80% of the Norwegian population take part in outdoors recreation, ranging from the traditional hunting, fishing and picking berries to the more modern cycling, bathing and sunbathing2. The Norwegian Outdoor Recreation Act protects all Norwegian land, giving full rights to anyone to use any uncultivated land for recreational purposes, regardless of who owns it (arj tells me Sweden has similar laws).

Protected areas in Norway

Some areas have special, protected status, which protects them from development. They are still open for public use like berry picking, hunting, mountaineering and fishing. These areas are of a few different types, as listed below. The numbers in brackets are the number of these areas in Norway per January 1, 20001.

National Parks (18)

Norwegian national parks are relatively large, protected areas, usually on state land. Their main intention is to preserve nature for traditional use. Development of any kind is not allowed in National Parks, to protect the flora, fauna and natural and cultural sites. For a list of all national parks in Norway, see National Parks of Norway. Recently, Forollhogna nasjonalpark was made, making the number 19 on Norwegian main land.

Nature Reserves (1293)

A nature reserve is the strictest protection in Norwegian protection laws. A reserve will be a small area with special significance, like rare ecology or special habitats. A reserve usually has a high scientific value.

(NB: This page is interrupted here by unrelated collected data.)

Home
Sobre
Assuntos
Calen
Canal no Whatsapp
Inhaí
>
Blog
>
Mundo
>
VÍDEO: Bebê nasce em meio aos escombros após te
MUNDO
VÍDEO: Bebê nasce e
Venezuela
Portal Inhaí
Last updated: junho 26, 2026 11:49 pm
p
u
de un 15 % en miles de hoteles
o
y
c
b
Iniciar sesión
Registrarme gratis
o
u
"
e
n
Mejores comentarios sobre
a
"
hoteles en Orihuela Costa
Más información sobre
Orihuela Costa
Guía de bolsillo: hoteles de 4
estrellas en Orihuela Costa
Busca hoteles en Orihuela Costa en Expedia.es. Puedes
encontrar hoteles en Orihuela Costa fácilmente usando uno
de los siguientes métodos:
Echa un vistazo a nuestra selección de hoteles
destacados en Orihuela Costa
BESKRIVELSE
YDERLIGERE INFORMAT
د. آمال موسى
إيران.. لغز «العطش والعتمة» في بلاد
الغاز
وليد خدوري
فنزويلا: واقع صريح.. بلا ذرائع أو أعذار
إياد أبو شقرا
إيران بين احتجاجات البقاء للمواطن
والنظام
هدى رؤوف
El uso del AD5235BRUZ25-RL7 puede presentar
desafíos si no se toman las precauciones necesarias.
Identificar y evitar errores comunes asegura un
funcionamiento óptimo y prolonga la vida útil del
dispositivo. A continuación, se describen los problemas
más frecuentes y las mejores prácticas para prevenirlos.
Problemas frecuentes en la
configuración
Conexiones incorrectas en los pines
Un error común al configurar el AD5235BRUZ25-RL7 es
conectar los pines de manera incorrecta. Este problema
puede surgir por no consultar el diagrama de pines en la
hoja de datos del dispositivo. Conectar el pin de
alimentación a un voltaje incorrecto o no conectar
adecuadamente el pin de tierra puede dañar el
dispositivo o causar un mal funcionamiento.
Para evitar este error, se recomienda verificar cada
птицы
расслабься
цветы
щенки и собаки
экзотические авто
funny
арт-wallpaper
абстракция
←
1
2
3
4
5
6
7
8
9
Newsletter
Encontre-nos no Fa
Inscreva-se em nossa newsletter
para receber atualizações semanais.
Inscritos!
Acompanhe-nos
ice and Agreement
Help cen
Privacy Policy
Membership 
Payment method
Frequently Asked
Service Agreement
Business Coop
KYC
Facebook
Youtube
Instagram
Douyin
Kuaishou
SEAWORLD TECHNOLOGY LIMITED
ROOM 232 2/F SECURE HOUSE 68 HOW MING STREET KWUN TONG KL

Landscape Preservation Areas (82)

Areas where the landscape itself is seen as special or beautiful can be designated as landscape preservation area. It is then protected against development that will radically change the landscape itself. Traditional agricultural use can continue as before.

Natural Monuments (101)

Other Protected Areas (76)

Of particular interest is Svalbard, which has 60% of its land mass protected (including 3 national parks).

Protection plans

According to the Norwegian Directorate for Nature Management (1), 17(!) new national parks are planned, plus 18 other protected areas. In addition, 14 existing national parks will be expanded. These plans are to be carried out before 2008, and will increase the protected areas in Norway to 10-15% of the land area.